═════ Information provided
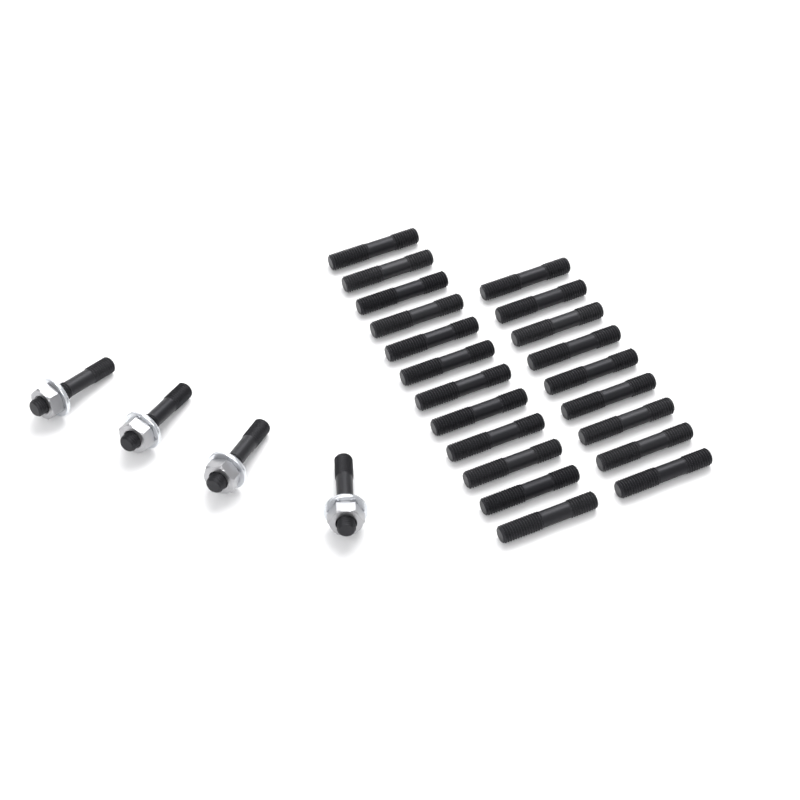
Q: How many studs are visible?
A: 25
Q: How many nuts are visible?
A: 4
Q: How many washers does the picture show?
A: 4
══════════
═════ Information provided
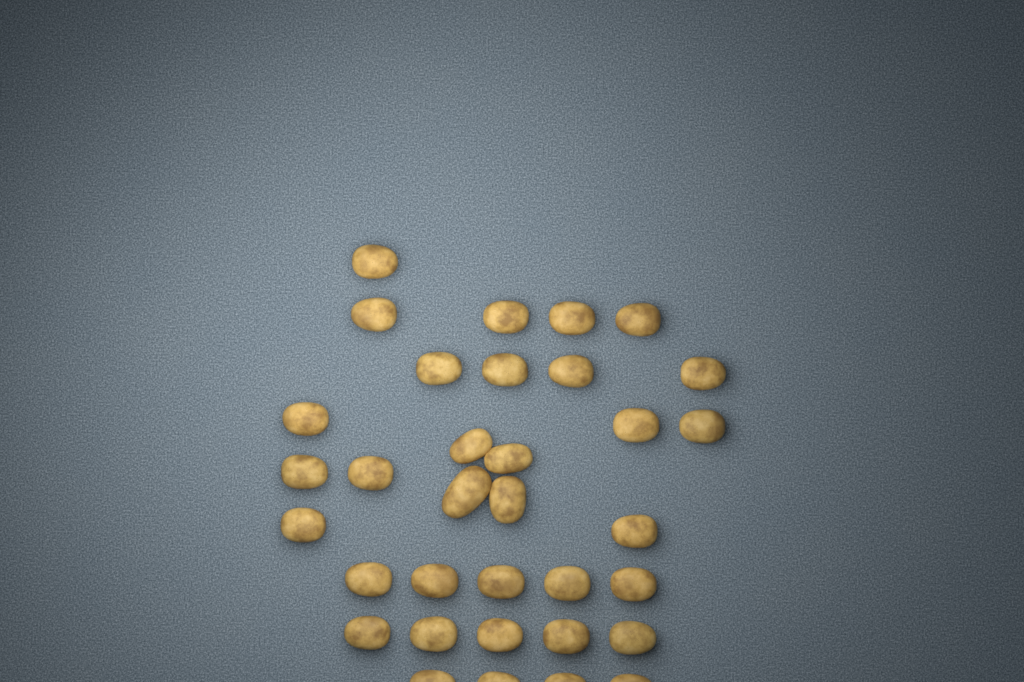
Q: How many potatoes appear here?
══════════
### Task goal
Show every line above that contains the word "visible".

### Result
Q: How many studs are visible?
Q: How many nuts are visible?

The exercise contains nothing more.